Criada para ocupar o lugar da Eldorado, apostando na força do jornalismo do Estadão para alavancar audiência e receitas; pouco depois assinou contratado com a ESPN, mudando inclusive o nome para Rádio Estadão/ESPN e incorporando a marca da emissora de esportes. Com a inviabilidade da parceria, em 2013 voltou a assumir o controle, mantendo o jornalismo como eixo central; agora, corta na carne a produção própria de jornalismo, apostando numa programação majoritariamente musical.

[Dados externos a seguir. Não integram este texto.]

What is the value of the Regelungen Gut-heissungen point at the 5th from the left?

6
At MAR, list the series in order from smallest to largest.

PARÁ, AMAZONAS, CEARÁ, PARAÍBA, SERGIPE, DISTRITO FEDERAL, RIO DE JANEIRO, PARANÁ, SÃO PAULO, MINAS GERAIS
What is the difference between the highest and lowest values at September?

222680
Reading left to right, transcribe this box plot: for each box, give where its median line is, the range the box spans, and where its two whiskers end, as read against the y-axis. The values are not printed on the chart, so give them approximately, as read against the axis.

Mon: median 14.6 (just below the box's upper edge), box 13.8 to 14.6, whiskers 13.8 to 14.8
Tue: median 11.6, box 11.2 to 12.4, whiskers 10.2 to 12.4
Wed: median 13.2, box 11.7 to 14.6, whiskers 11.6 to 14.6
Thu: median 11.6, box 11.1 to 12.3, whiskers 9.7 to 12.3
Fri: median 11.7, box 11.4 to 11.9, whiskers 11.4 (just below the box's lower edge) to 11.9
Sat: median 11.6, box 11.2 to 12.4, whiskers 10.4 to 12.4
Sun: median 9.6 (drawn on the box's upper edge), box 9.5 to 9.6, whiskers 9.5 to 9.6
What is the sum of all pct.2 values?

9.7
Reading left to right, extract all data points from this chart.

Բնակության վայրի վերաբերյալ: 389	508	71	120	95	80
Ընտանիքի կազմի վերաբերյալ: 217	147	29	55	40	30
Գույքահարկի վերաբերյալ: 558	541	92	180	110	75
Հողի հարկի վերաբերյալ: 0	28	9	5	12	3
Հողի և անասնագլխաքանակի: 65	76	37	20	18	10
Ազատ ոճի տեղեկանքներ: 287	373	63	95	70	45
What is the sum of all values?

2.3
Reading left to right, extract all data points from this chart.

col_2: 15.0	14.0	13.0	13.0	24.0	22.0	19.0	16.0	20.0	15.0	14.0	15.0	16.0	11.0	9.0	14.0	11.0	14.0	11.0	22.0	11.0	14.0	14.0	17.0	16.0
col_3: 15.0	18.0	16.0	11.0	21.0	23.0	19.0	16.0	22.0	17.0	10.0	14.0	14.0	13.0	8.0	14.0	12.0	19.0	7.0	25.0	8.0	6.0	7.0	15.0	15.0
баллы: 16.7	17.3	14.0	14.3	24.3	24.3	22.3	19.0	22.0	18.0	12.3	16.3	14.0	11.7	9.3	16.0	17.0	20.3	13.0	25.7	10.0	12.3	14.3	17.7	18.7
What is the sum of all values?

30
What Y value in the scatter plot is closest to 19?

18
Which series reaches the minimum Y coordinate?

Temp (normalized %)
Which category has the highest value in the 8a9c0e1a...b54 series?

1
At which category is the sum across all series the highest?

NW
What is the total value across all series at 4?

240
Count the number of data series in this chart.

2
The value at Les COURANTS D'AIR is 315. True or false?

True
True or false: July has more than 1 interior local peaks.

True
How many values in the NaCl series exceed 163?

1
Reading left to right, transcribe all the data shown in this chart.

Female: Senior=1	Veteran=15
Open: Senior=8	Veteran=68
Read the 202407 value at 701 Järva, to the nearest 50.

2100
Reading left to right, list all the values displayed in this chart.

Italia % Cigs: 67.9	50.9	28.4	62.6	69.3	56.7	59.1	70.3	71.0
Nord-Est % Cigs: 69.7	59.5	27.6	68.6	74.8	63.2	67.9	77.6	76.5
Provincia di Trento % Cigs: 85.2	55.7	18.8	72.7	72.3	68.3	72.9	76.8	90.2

Em sua página no facebook, Weber Lima desabafou nesta 3a.feira (6/10): “Uma coisa é certa na minha profissão, ela te deixa ‘cascudo’. A porrada foi forte, mas o negócio é levantar e seguir em frente. Estou mais uma vez buscando uma oportunidade. Ontem a equipe de esportes da Rádio Estadão fez sua última transmissão. Quero agradecer aos ouvintes que acompanharam o nosso trabalho. Vida que segue. Bora!!!”. Já Sérgio Quintella, que este ano se destacou pelo furo de reportagem com Andreas von Richthofen, mencionou seu filho pequeno, que acreditava ser “Rádio Estadão” o sobrenome do pai: “Uma vez eu perguntei para o meu filho, com dois anos à época, se ele sabia meu nome completo. Ele respondeu: ‘Sérgio Quintella Rádio Estadão’. De tanto ouvir minhas reportagens e entradas ao vivo pelo helicóptero, ele imaginava que a assinatura dos boletins fizesse parte do meu nome. Ele estava certo! Faz! Obrigado, Rádio Estadão! Obrigado, Grupo Estado! Foram cinco anos sensacionais em todos os sentidos. Fiz amigos que levarei para sempre. E guardarei comigo, para sempre, os resultados de todo o trabalho que foi feito com o maior amor do mundo”.